- SET EXERCISE A
Please write out the whole piece on the Central Bank of Nigeria's banking reforms, word for word.

- SOURCE EXTRACT
++++++++++++++++++++

By Les Leba
The Governor of the Central Bank of Nigeria, Lamido Sanusi continues to leave no one in doubt that CBN reforms and sanitization of the banking sector is ongoing.  Late in January 2010, the CBN once again unsheathed its sword to truncate the erstwhile unlimited tenure of Chief Executive Officers of banks to a maximum tenor of 10 years! 

It is not clear what determined the 10 years tenor, but what is clear is that this directive is in tandem with the ‘holier than thou attitude’ brazenly flaunted by the current CBN Governor since his appointment last year.

However, serious analysts have begun to wonder if we are not again gullibly being led to the slaughter slab on the wings of public deceit and ignorance!  The CBN Governor has carried on as if the CBN he inherited was the Pope’s Inner Sanctum with angelic officials.

Indeed, editorials in Nigerian dailies rightly recognize that the incidence of rampant margin loans, reckless share price manipulations and heavily cooked trading results, which precipitated the banking crisis, could not have happened if the regulatory authorities were effective and uncompromised!

++++++++++++++++++++

- PROVIDED INFORMATION
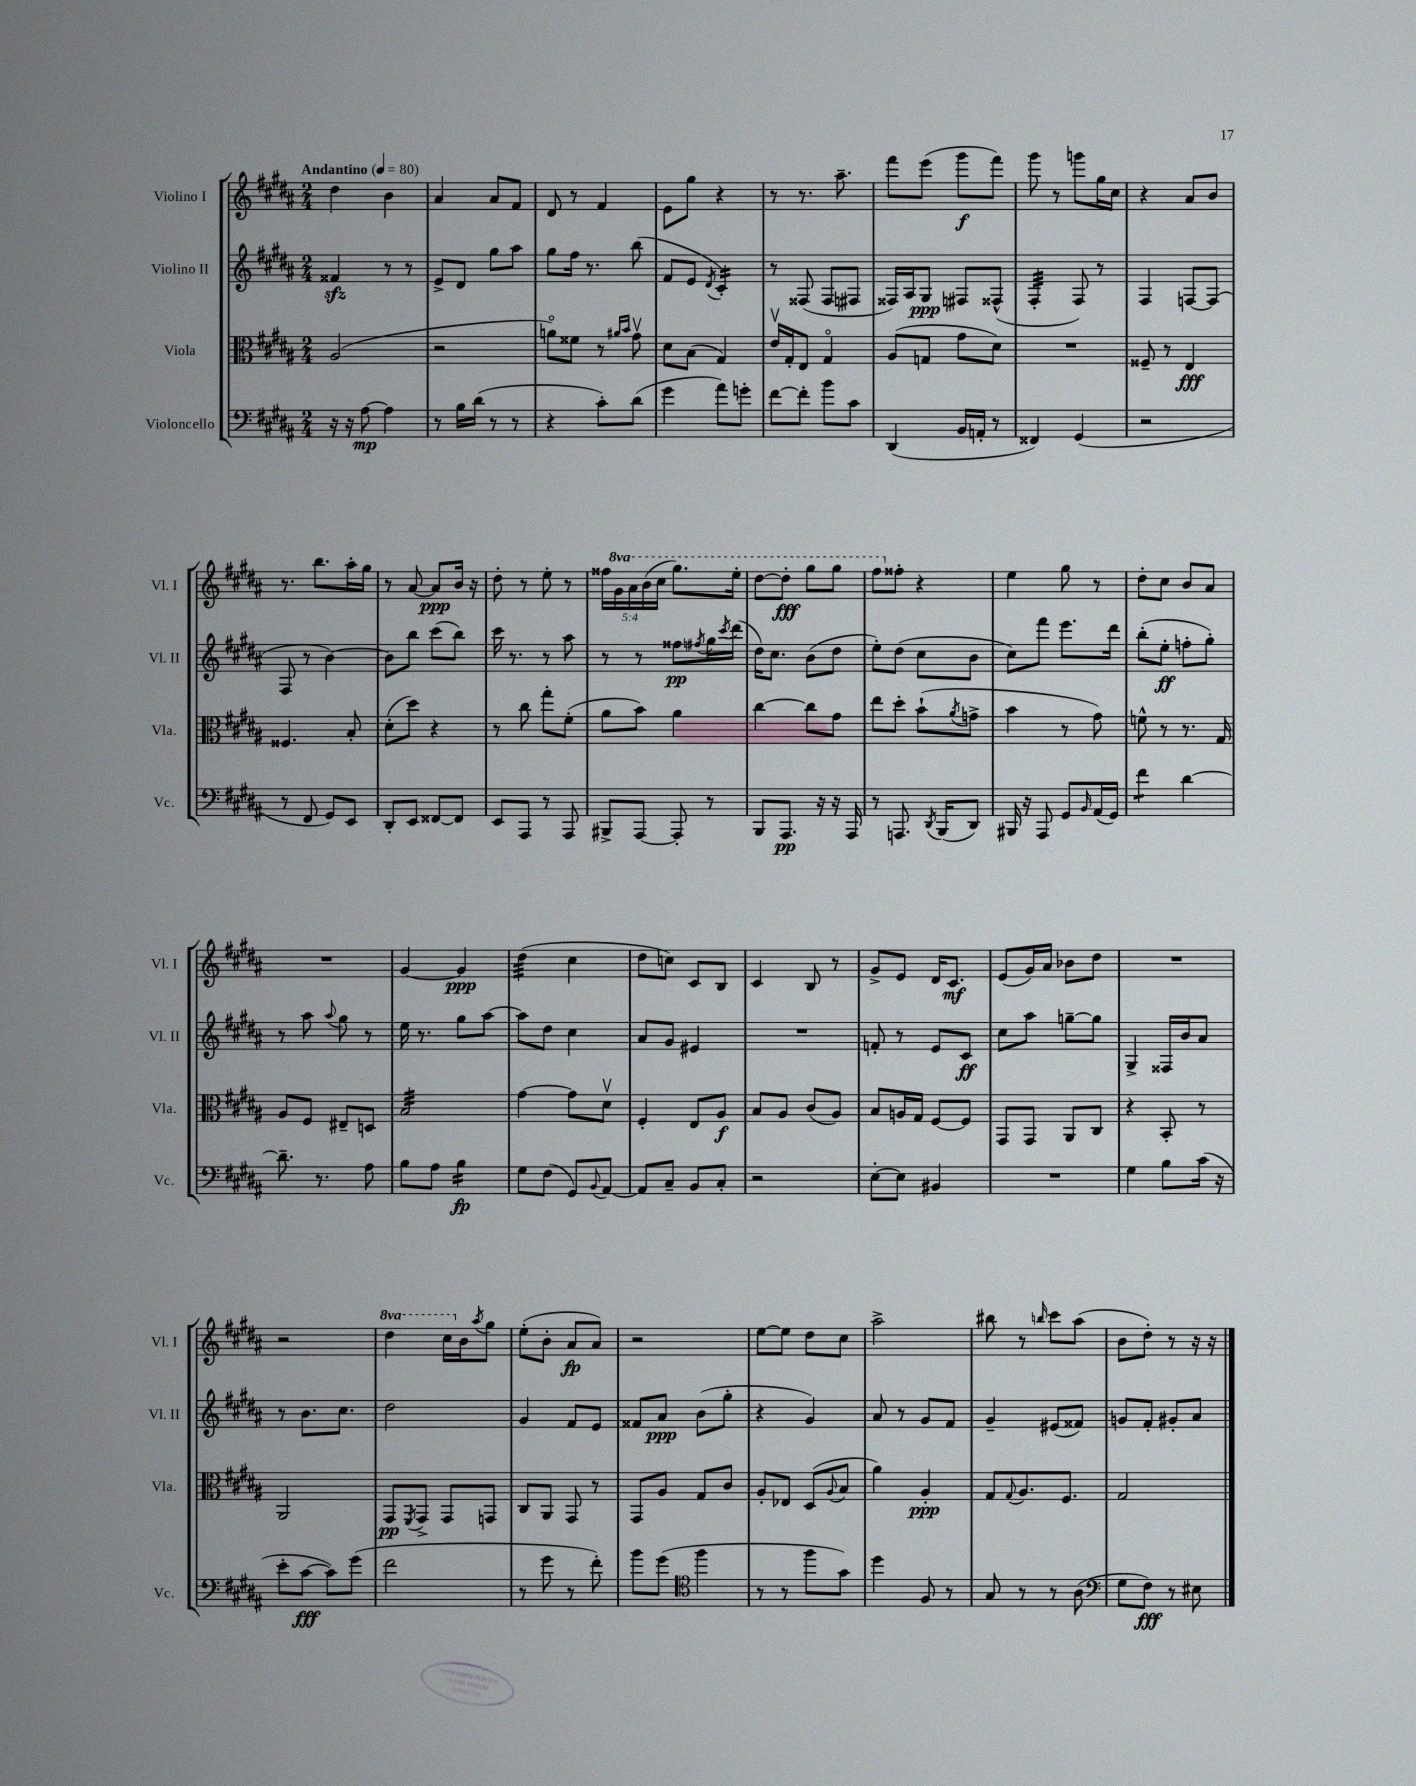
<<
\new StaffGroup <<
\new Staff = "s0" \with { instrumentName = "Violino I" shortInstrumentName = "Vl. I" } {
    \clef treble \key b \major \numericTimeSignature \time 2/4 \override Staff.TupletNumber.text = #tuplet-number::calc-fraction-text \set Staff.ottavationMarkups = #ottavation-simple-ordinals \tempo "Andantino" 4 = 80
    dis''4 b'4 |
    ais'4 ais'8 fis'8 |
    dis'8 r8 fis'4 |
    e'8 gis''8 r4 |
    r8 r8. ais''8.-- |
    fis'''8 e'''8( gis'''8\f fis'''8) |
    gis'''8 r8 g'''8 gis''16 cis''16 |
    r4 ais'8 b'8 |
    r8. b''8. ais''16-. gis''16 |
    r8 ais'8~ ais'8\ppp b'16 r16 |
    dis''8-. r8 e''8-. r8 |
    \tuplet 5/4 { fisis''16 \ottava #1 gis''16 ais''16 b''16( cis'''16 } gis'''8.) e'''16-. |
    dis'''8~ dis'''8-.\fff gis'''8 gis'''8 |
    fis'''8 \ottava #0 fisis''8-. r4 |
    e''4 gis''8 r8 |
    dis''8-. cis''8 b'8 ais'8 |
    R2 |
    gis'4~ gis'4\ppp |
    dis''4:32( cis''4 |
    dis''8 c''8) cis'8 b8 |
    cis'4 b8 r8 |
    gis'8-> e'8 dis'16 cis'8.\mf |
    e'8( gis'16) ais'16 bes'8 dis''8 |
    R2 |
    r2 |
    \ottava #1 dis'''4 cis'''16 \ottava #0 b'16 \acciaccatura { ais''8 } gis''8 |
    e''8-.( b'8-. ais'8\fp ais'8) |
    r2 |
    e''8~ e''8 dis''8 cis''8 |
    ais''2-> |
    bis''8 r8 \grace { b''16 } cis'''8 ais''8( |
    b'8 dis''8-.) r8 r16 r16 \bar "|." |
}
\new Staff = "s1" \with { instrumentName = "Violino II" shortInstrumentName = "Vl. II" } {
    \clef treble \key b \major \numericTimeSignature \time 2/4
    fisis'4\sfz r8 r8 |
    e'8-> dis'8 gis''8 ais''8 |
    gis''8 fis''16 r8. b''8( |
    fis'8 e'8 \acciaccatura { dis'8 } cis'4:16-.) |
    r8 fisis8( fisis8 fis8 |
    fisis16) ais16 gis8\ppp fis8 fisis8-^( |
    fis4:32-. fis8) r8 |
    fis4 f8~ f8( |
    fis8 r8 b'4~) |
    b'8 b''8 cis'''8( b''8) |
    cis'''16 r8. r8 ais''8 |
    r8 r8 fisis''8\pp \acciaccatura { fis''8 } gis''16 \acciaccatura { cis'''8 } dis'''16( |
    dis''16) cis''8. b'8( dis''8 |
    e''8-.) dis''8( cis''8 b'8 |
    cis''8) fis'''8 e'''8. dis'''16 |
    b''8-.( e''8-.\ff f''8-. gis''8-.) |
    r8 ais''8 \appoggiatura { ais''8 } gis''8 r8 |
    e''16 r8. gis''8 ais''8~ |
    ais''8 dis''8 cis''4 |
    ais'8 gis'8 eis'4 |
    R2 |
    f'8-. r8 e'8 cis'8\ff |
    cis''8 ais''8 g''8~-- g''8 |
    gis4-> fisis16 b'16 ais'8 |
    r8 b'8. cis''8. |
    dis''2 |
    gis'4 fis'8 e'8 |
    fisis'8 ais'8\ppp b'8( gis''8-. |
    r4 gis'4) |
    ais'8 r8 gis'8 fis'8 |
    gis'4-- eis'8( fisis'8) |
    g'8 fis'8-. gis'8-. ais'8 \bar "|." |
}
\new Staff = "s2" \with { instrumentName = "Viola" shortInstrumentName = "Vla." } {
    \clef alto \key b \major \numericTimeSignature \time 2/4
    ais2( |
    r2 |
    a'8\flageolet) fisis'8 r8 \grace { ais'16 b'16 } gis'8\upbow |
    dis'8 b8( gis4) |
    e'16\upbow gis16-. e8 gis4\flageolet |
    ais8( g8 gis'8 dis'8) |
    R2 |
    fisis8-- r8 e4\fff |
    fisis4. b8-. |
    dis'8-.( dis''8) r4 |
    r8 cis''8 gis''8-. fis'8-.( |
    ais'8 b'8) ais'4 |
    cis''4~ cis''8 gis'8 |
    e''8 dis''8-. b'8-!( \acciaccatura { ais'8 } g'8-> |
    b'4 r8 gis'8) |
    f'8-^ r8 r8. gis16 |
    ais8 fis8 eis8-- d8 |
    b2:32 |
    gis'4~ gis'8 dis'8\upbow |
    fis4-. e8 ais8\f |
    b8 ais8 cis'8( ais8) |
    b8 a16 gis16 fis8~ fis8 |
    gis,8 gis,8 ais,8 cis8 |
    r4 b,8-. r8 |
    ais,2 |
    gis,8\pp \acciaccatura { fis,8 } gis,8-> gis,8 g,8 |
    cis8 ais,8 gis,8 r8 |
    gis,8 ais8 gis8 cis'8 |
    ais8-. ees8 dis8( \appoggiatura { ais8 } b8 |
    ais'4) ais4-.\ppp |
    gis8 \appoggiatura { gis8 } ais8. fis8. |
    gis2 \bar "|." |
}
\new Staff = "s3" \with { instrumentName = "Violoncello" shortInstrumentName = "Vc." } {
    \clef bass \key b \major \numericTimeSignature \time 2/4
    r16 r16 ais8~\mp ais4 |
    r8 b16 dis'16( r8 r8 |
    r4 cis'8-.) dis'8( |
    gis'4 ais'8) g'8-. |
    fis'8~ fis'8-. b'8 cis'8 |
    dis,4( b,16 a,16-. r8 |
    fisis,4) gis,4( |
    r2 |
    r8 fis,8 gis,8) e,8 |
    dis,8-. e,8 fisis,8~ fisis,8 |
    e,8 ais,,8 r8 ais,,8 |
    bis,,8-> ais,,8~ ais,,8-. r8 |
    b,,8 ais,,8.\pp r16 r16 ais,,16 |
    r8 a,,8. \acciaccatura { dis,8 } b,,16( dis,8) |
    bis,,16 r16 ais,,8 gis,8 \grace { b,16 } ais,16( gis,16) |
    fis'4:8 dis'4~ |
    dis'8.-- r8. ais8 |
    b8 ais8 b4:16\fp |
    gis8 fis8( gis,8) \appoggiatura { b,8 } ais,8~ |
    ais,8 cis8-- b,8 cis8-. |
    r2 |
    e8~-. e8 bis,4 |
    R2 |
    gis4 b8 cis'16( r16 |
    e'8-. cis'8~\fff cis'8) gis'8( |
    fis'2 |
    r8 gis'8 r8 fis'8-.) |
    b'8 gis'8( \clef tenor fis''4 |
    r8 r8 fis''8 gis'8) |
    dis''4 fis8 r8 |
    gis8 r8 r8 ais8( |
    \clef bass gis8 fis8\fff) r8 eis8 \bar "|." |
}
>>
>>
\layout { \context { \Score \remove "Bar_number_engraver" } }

++++++++++++++++++++

- SET EXERCISE B
Reproduce the entries from their very first line through the line containing "dis''4 b'4 |", with both ends included, and omit the picture.

- TASK RESULT A
By Les Leba
The Governor of the Central Bank of Nigeria, Lamido Sanusi continues to leave no one in doubt that CBN reforms and sanitization of the banking sector is ongoing.  Late in January 2010, the CBN once again unsheathed its sword to truncate the erstwhile unlimited tenure of Chief Executive Officers of banks to a maximum tenor of 10 years! 

It is not clear what determined the 10 years tenor, but what is clear is that this directive is in tandem with the ‘holier than thou attitude’ brazenly flaunted by the current CBN Governor since his appointment last year.

However, serious analysts have begun to wonder if we are not again gullibly being led to the slaughter slab on the wings of public deceit and ignorance!  The CBN Governor has carried on as if the CBN he inherited was the Pope’s Inner Sanctum with angelic officials.

Indeed, editorials in Nigerian dailies rightly recognize that the incidence of rampant margin loans, reckless share price manipulations and heavily cooked trading results, which precipitated the banking crisis, could not have happened if the regulatory authorities were effective and uncompromised!

- TASK RESULT B
<<
\new StaffGroup <<
\new Staff = "s0" \with { instrumentName = "Violino I" shortInstrumentName = "Vl. I" } {
    \clef treble \key b \major \numericTimeSignature \time 2/4 \override Staff.TupletNumber.text = #tuplet-number::calc-fraction-text \set Staff.ottavationMarkups = #ottavation-simple-ordinals \tempo "Andantino" 4 = 80
    dis''4 b'4 |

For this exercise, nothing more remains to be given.